■ TEXTE AFFICHÉ ■
Quelles recettes pour relancer l'économie américaine ?
L'économie américaine va-t-elle voir le bout du tunnel ? Il est permis d'en douter lorsque s'accumulent les mauvaises nouvelles depuis plusieurs mois : crise immobilière, hausse du chômage et remontée de l'inflation (4,1 % en 2007 contre 2,5 en 2006) viennent se rajouter aux problèmes récurrents comme celui du déficit budgétaire, ainsi que du déficit commercial (les importations représentent environ 1,5 fois les exportations). De même, les rachats d'entreprises américaines par des étrangers profitant du dollar faible suscitent de nombreuses inquiétudes.
Le mot de « récession » est soigneusement évité par la Maison Blanche. Mais n'est-ce pas pour contrer la récession que la Banque centrale américaine a plusieurs fois diminué ses taux depuis l'été 2007, ou que le Congrès a concocté un plan de relance par « l'impôt négatif » sous l'impulsion du président G.W. Bush en février 2008 ?
La presse s'interroge sur les décisions à prendre pour relancer la première puissance mondiale, en cette année électorale où les citoyens placent la situation économique à un rang aussi élevé (et parfois plus élevé) parmi leurs préoccupations que la guerre en Irak, la lutte contre le terrorisme, ou encore l'immigration clandestine.
Le premier article, « Old-school economics » est paru le 27 janvier 2008 sous la plume ironique de Christopher Caldwell dans le supplément dominical du New York Times.
L'auteur note que bizarrement les candidats aux élections adorent se faire photographier aux côtés d'ouvriers d'usine, alors que les croupiers de casinos, les vigiles (ou les chorégraphes !) sont plus nombreux que certaines catégories de « cols bleus ». Les politiciens sont en retard d'une génération lorsqu'il s'agit d'économie.

■ CONSIGNE 1 ■
Dans le texte sur l'économie américaine, relevez toutes les mauvaises nouvelles et tous les problèmes récurrents cités dans le paragraphe qui commence par « L'économie américaine va-t-elle voir le bout du tunnel ? ».
■ CONSIGNE 2 ■
Renommez « tile » en « image » dans la liste ci-dessous, en gardant tout le reste identique. Recopiez la liste entière sans les images.

■ DONNÉES DE L'EXERCICE ■

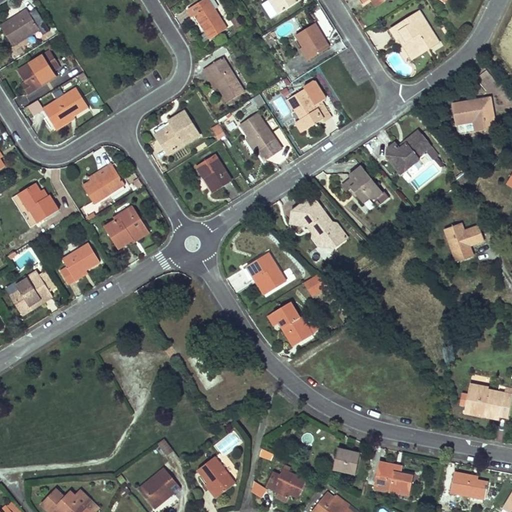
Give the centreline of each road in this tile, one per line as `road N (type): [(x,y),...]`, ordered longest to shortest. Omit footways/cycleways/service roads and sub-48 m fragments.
road 1 (residential): [(200,258),(257,345),(328,407),(511,456)]
road 2 (tertiary): [(393,109),(204,234)]
road 3 (tertiary): [(177,251),(0,362)]
road 4 (residential): [(119,123),(178,75),(142,0)]
road 5 (tertiary): [(498,0),(475,47),(393,109)]
road 6 (residential): [(326,0),(393,109)]
road 7 (residential): [(185,230),(119,123)]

■ BONNE RÉPONSE 1 ■
- crise immobilière
- hausse du chômage
- remontée de l'inflation
- déficit budgétaire
- déficit commercial

■ BONNE RÉPONSE 2 ■
Give the centreline of each road in this image, one per line as `road N (type): [(x,y),...]`, ordered longest to shortest. Omit footways/cycleways/service roads and sub-48 m fragments.
road 1 (residential): [(200,258),(257,345),(328,407),(511,456)]
road 2 (tertiary): [(393,109),(204,234)]
road 3 (tertiary): [(177,251),(0,362)]
road 4 (residential): [(119,123),(178,75),(142,0)]
road 5 (tertiary): [(498,0),(475,47),(393,109)]
road 6 (residential): [(326,0),(393,109)]
road 7 (residential): [(185,230),(119,123)]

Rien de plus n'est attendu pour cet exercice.